> Directions
Switch "Buy now" to "Order now" in the lines below and repeat them with everything else unchanged.
[Records provided — start]
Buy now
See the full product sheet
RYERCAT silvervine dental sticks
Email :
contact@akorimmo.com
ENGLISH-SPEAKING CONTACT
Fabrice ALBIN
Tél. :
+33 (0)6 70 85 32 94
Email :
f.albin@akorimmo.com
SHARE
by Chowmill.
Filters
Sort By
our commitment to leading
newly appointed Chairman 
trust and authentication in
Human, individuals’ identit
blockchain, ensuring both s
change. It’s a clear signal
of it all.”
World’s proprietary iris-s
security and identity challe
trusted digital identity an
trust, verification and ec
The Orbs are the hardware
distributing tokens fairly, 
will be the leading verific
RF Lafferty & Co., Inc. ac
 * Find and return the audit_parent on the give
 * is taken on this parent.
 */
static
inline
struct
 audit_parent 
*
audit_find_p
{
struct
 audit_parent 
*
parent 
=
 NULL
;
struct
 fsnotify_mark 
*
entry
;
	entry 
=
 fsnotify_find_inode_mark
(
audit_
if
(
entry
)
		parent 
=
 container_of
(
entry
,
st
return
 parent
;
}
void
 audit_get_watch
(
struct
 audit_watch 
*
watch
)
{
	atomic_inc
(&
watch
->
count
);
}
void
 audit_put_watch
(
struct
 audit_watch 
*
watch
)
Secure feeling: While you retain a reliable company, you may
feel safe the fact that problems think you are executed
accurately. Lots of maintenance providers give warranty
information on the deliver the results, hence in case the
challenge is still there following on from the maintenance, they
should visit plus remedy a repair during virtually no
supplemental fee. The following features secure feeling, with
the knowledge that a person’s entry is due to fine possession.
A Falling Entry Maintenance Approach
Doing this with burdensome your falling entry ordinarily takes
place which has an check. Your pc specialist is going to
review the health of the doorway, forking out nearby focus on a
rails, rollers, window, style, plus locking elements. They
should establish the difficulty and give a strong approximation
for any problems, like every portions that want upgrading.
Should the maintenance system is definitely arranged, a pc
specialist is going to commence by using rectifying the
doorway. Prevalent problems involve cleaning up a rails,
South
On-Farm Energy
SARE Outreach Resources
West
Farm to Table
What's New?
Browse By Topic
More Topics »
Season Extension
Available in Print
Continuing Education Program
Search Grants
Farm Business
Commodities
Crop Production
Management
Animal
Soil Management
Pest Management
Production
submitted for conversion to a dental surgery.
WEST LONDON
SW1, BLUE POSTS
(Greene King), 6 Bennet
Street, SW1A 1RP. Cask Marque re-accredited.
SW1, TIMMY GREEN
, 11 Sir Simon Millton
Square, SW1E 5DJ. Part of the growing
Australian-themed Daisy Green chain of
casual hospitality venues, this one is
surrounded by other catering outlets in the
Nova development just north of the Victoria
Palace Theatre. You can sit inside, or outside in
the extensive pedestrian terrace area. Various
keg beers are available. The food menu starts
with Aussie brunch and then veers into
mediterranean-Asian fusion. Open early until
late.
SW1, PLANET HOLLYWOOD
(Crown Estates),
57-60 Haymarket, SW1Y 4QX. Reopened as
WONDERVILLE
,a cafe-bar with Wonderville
[Records provided — finish]
> Solution for this exercise
Order now
See the full product sheet
RYERCAT silvervine dental sticks
Email :
contact@akorimmo.com
ENGLISH-SPEAKING CONTACT
Fabrice ALBIN
Tél. :
+33 (0)6 70 85 32 94
Email :
f.albin@akorimmo.com
SHARE
by Chowmill.
Filters
Sort By
our commitment to leading
newly appointed Chairman 
trust and authentication in
Human, individuals’ identit
blockchain, ensuring both s
change. It’s a clear signal
of it all.”
World’s proprietary iris-s
security and identity challe
trusted digital identity an
trust, verification and ec
The Orbs are the hardware
distributing tokens fairly, 
will be the leading verific
RF Lafferty & Co., Inc. ac
 * Find and return the audit_parent on the give
 * is taken on this parent.
 */
static
inline
struct
 audit_parent 
*
audit_find_p
{
struct
 audit_parent 
*
parent 
=
 NULL
;
struct
 fsnotify_mark 
*
entry
;
	entry 
=
 fsnotify_find_inode_mark
(
audit_
if
(
entry
)
		parent 
=
 container_of
(
entry
,
st
return
 parent
;
}
void
 audit_get_watch
(
struct
 audit_watch 
*
watch
)
{
	atomic_inc
(&
watch
->
count
);
}
void
 audit_put_watch
(
struct
 audit_watch 
*
watch
)
Secure feeling: While you retain a reliable company, you may
feel safe the fact that problems think you are executed
accurately. Lots of maintenance providers give warranty
information on the deliver the results, hence in case the
challenge is still there following on from the maintenance, they
should visit plus remedy a repair during virtually no
supplemental fee. The following features secure feeling, with
the knowledge that a person’s entry is due to fine possession.
A Falling Entry Maintenance Approach
Doing this with burdensome your falling entry ordinarily takes
place which has an check. Your pc specialist is going to
review the health of the doorway, forking out nearby focus on a
rails, rollers, window, style, plus locking elements. They
should establish the difficulty and give a strong approximation
for any problems, like every portions that want upgrading.
Should the maintenance system is definitely arranged, a pc
specialist is going to commence by using rectifying the
doorway. Prevalent problems involve cleaning up a rails,
South
On-Farm Energy
SARE Outreach Resources
West
Farm to Table
What's New?
Browse By Topic
More Topics »
Season Extension
Available in Print
Continuing Education Program
Search Grants
Farm Business
Commodities
Crop Production
Management
Animal
Soil Management
Pest Management
Production
submitted for conversion to a dental surgery.
WEST LONDON
SW1, BLUE POSTS
(Greene King), 6 Bennet
Street, SW1A 1RP. Cask Marque re-accredited.
SW1, TIMMY GREEN
, 11 Sir Simon Millton
Square, SW1E 5DJ. Part of the growing
Australian-themed Daisy Green chain of
casual hospitality venues, this one is
surrounded by other catering outlets in the
Nova development just north of the Victoria
Palace Theatre. You can sit inside, or outside in
the extensive pedestrian terrace area. Various
keg beers are available. The food menu starts
with Aussie brunch and then veers into
mediterranean-Asian fusion. Open early until
late.
SW1, PLANET HOLLYWOOD
(Crown Estates),
57-60 Haymarket, SW1Y 4QX. Reopened as
WONDERVILLE
,a cafe-bar with Wonderville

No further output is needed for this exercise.